RESULTS: There were significant differences between subjects at Johns Hopkins University (JHU) and Monash University (MU) in gender, race, HIV transmission route, and HCV seroprevalence. Symptomatic SN was present in 49% at JHU and 55% at MU (chi2 = 4.02, p = 0.134) and was significantly more common in those at least age 40 than younger patients (odds ratio [OR] = 2.87, 95% CI = 1.27, 6.49). After adjusting for site, age, and CD4 cell count, exposure to didanosine (ddI) or stavudine (d4T) was associated with an significantly increased likelihood of symptomatic SN (ddI: OR = 3.21, 95% CI: 1.56, 6.60; d4T: OR = 7.66, 95% CI: 2.89, 20.33). Plasma HIV RNA, lactate, and HCV were not associated with SN. Quantitative vibratory testing identified neuropathy with a positive predictive value of 76% and epidermal nerve fiber densities 59%.

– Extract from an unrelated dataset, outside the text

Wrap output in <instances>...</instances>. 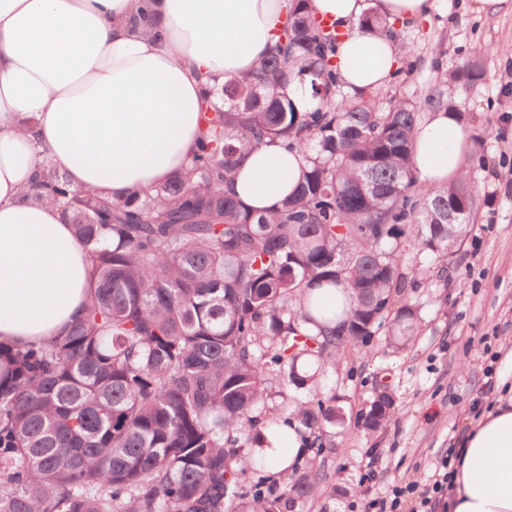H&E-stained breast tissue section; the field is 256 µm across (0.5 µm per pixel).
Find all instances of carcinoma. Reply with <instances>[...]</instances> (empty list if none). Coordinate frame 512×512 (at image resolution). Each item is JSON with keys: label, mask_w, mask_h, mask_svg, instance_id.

CONCLUSIONS: Exposure to stavudine and didanosine was significantly associated with a heightened risk for symptomatic sensory neuropathy. Reduced vibration thresholds and epidermal nerve fiber densities had the highest diagnostic efficiency of the laboratory indicators of neuropathy examined, but were relatively insensitive in isolation.